### Records provided
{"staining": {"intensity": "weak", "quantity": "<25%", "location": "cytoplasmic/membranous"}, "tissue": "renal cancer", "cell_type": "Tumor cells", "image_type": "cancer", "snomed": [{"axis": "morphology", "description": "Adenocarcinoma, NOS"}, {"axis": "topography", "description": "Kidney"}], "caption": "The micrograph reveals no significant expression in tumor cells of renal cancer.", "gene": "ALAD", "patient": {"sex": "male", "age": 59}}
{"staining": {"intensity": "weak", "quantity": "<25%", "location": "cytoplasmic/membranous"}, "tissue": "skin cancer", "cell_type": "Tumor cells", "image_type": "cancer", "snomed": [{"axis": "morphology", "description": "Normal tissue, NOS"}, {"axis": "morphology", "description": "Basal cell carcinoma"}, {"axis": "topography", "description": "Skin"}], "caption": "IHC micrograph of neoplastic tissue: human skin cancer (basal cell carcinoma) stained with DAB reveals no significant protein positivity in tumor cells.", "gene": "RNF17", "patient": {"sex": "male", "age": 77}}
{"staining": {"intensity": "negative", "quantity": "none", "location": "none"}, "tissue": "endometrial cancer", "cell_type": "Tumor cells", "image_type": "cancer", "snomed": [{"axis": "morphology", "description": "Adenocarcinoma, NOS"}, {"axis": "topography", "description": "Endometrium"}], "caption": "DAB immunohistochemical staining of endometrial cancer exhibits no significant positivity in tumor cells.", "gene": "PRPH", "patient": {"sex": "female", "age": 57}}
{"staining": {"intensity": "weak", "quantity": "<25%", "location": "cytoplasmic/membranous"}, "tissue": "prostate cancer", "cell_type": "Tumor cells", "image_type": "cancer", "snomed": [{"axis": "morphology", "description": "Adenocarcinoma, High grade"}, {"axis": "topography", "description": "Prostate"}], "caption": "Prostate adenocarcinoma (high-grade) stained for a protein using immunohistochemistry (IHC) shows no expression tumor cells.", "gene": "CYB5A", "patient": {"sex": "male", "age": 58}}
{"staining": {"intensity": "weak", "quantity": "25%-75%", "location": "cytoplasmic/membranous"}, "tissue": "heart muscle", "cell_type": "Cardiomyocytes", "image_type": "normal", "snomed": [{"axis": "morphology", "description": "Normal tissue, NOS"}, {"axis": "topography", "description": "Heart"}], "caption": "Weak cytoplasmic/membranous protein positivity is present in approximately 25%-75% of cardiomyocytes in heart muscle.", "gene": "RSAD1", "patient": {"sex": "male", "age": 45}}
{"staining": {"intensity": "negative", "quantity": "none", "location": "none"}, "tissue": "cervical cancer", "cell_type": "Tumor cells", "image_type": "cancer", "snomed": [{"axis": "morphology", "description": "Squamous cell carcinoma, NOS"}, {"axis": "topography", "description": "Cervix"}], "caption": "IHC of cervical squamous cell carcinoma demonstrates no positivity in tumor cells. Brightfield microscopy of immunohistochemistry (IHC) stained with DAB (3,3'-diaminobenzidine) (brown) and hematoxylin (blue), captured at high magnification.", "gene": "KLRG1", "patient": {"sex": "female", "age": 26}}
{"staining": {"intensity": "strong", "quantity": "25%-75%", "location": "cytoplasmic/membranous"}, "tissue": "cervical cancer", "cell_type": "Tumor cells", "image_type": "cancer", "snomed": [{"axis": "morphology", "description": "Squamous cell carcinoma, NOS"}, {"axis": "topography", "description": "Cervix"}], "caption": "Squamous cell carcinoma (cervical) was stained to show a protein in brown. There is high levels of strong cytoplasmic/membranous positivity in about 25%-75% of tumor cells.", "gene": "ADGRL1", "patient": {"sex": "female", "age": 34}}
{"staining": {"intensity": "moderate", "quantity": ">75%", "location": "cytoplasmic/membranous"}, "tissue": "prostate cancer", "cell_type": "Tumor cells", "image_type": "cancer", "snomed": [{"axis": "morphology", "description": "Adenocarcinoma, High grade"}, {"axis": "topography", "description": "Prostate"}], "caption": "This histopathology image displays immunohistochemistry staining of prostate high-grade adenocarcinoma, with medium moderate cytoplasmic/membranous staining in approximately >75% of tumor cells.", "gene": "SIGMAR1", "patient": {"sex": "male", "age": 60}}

### Work order
From the listing, reproduce every line where the word "significant" is present.

### Your solution
{"staining": {"intensity": "weak", "quantity": "<25%", "location": "cytoplasmic/membranous"}, "tissue": "renal cancer", "cell_type": "Tumor cells", "image_type": "cancer", "snomed": [{"axis": "morphology", "description": "Adenocarcinoma, NOS"}, {"axis": "topography", "description": "Kidney"}], "caption": "The micrograph reveals no significant expression in tumor cells of renal cancer.", "gene": "ALAD", "patient": {"sex": "male", "age": 59}}
{"staining": {"intensity": "weak", "quantity": "<25%", "location": "cytoplasmic/membranous"}, "tissue": "skin cancer", "cell_type": "Tumor cells", "image_type": "cancer", "snomed": [{"axis": "morphology", "description": "Normal tissue, NOS"}, {"axis": "morphology", "description": "Basal cell carcinoma"}, {"axis": "topography", "description": "Skin"}], "caption": "IHC micrograph of neoplastic tissue: human skin cancer (basal cell carcinoma) stained with DAB reveals no significant protein positivity in tumor cells.", "gene": "RNF17", "patient": {"sex": "male", "age": 77}}
{"staining": {"intensity": "negative", "quantity": "none", "location": "none"}, "tissue": "endometrial cancer", "cell_type": "Tumor cells", "image_type": "cancer", "snomed": [{"axis": "morphology", "description": "Adenocarcinoma, NOS"}, {"axis": "topography", "description": "Endometrium"}], "caption": "DAB immunohistochemical staining of endometrial cancer exhibits no significant positivity in tumor cells.", "gene": "PRPH", "patient": {"sex": "female", "age": 57}}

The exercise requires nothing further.